Saved entries:

========================================================================

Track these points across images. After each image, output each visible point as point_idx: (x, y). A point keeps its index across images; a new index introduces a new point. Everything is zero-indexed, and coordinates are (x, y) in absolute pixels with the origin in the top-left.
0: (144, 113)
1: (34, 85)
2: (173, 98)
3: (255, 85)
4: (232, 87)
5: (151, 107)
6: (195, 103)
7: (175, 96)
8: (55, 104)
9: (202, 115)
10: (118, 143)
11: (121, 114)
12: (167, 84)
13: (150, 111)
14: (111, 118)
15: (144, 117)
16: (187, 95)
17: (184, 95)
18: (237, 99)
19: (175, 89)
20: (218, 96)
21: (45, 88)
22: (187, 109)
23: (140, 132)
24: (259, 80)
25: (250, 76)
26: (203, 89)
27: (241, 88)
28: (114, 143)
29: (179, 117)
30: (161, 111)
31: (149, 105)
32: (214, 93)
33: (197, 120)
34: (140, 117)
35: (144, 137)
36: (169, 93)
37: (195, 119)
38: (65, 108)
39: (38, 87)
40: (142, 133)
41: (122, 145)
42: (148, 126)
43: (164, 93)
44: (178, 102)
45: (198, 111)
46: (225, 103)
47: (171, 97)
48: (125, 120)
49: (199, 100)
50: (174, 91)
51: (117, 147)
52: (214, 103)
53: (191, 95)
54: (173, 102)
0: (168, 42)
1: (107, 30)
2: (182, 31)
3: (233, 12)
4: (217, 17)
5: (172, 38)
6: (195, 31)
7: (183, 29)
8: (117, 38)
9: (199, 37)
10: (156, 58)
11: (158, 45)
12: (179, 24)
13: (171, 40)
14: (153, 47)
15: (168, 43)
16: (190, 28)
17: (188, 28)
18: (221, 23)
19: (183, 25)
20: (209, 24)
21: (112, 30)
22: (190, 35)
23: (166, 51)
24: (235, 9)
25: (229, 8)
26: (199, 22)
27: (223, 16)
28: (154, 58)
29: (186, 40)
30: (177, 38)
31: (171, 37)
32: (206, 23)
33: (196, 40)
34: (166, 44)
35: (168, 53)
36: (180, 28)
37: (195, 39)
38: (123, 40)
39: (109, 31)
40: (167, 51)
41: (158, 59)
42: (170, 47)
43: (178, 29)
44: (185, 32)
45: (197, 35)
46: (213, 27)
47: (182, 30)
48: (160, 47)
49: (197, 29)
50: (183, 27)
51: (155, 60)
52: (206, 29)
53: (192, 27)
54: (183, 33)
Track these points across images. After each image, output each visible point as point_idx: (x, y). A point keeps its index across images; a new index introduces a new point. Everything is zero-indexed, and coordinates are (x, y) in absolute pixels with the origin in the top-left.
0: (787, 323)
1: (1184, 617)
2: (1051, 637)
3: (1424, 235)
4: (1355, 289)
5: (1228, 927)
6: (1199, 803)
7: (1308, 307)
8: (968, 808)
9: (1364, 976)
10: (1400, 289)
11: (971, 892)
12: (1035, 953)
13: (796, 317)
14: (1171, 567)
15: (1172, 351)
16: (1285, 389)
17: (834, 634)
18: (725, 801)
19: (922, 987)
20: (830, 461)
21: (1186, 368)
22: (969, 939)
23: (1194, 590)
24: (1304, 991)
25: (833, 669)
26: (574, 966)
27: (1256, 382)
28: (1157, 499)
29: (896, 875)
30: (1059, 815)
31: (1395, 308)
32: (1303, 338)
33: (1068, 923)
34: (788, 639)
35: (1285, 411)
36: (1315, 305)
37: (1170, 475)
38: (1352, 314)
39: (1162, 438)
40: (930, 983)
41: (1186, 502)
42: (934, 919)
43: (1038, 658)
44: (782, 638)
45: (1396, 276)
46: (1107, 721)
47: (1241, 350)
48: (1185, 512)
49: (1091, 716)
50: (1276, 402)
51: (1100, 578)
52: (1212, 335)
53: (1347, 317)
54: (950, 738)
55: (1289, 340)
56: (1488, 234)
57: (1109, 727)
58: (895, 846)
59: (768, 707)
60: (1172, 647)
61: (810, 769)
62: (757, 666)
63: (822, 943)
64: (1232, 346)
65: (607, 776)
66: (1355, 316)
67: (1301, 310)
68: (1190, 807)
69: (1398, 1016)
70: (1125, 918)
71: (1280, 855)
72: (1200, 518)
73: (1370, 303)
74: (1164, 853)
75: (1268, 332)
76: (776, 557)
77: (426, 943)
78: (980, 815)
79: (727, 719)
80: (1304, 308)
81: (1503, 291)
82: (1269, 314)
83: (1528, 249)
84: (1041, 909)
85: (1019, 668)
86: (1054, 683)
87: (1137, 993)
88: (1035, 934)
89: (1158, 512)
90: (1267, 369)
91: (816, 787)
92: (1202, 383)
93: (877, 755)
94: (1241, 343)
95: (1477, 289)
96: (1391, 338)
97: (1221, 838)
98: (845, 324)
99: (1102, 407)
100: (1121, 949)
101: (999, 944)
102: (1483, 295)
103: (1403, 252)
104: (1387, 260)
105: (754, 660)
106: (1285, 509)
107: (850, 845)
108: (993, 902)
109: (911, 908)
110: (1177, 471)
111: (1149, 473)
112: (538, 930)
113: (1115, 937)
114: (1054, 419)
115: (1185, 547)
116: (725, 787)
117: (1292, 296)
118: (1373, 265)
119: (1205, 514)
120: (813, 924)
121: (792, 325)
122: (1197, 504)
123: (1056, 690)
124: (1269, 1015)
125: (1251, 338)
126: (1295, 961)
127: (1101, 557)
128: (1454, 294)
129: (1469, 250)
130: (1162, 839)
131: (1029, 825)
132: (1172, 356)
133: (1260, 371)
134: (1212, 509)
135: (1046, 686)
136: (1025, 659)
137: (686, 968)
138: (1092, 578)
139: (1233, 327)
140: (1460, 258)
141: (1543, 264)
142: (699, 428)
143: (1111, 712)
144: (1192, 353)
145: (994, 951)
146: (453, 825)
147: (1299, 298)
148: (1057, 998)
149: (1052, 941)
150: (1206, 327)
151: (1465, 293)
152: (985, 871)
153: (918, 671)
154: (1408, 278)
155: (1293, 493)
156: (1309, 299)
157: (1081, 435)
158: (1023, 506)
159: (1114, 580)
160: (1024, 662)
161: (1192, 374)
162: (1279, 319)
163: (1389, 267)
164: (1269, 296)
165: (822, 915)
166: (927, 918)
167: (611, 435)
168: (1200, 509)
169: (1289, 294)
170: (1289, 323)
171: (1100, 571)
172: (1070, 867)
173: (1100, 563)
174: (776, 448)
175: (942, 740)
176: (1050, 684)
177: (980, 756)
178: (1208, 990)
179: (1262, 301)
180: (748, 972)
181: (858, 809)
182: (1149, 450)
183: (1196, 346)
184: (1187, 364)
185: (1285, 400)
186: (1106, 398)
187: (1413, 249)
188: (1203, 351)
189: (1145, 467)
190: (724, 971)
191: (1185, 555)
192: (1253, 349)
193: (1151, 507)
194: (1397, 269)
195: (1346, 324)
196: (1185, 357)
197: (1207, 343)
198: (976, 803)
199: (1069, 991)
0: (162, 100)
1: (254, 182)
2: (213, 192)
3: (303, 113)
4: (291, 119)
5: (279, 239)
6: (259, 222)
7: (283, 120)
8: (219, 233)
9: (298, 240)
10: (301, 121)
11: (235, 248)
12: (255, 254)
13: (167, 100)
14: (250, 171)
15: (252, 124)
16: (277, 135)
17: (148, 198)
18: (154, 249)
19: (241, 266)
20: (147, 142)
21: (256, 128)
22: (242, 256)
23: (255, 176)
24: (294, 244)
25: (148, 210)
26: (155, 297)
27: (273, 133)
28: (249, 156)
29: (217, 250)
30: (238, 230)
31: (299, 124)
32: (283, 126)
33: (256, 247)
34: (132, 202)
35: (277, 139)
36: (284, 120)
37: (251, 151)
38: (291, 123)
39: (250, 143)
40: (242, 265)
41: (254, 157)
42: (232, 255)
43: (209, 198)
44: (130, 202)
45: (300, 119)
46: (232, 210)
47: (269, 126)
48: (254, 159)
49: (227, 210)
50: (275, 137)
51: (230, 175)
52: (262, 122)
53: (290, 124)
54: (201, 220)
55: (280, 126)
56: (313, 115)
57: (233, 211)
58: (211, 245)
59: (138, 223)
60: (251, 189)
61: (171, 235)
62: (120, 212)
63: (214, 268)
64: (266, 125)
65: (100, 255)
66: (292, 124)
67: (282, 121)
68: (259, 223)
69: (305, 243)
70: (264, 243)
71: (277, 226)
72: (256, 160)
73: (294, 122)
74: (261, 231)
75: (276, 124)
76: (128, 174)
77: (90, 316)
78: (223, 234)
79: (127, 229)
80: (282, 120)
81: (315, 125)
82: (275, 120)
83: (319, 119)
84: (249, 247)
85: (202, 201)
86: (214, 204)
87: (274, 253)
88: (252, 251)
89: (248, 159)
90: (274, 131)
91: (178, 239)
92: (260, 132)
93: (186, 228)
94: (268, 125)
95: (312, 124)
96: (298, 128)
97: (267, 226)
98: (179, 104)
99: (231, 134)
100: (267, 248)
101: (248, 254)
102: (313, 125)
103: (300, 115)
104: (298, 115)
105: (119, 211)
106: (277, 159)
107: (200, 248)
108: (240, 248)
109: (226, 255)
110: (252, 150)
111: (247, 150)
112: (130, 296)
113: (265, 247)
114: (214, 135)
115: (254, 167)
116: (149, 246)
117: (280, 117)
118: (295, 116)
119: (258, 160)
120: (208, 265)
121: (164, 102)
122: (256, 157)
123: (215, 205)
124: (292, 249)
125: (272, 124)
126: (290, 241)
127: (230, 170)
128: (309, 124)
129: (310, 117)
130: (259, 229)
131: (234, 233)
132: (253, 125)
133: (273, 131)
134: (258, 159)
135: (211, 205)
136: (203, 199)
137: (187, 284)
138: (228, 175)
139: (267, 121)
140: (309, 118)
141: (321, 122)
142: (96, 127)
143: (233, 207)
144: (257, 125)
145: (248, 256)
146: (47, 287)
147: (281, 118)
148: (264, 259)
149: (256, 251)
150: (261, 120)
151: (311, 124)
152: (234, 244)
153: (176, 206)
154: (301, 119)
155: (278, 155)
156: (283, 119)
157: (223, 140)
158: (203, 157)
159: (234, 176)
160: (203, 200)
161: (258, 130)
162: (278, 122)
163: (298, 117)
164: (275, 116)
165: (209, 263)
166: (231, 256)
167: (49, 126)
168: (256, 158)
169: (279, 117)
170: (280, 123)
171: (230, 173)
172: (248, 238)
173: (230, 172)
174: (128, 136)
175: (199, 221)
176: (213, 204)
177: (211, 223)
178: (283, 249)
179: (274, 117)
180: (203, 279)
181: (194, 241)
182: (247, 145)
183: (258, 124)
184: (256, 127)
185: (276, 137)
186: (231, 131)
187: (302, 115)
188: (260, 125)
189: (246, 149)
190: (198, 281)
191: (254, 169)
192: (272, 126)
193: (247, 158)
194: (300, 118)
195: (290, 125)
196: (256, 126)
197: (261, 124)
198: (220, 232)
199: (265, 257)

========================================================================

Description of the task
Please update the lines starting at the first one and ending at the one containing "48: (125, 120)", replacing "top-left" with "upper-left" and leaving everything else unchanged.

Answer
Track these points across images. After each image, output each visible point as point_idx: (x, y). A point keeps its index across images; a new index introduces a new point. Everything is zero-indexed, and coordinates are (x, y) in absolute pixels with the origin in the upper-left.
0: (144, 113)
1: (34, 85)
2: (173, 98)
3: (255, 85)
4: (232, 87)
5: (151, 107)
6: (195, 103)
7: (175, 96)
8: (55, 104)
9: (202, 115)
10: (118, 143)
11: (121, 114)
12: (167, 84)
13: (150, 111)
14: (111, 118)
15: (144, 117)
16: (187, 95)
17: (184, 95)
18: (237, 99)
19: (175, 89)
20: (218, 96)
21: (45, 88)
22: (187, 109)
23: (140, 132)
24: (259, 80)
25: (250, 76)
26: (203, 89)
27: (241, 88)
28: (114, 143)
29: (179, 117)
30: (161, 111)
31: (149, 105)
32: (214, 93)
33: (197, 120)
34: (140, 117)
35: (144, 137)
36: (169, 93)
37: (195, 119)
38: (65, 108)
39: (38, 87)
40: (142, 133)
41: (122, 145)
42: (148, 126)
43: (164, 93)
44: (178, 102)
45: (198, 111)
46: (225, 103)
47: (171, 97)
48: (125, 120)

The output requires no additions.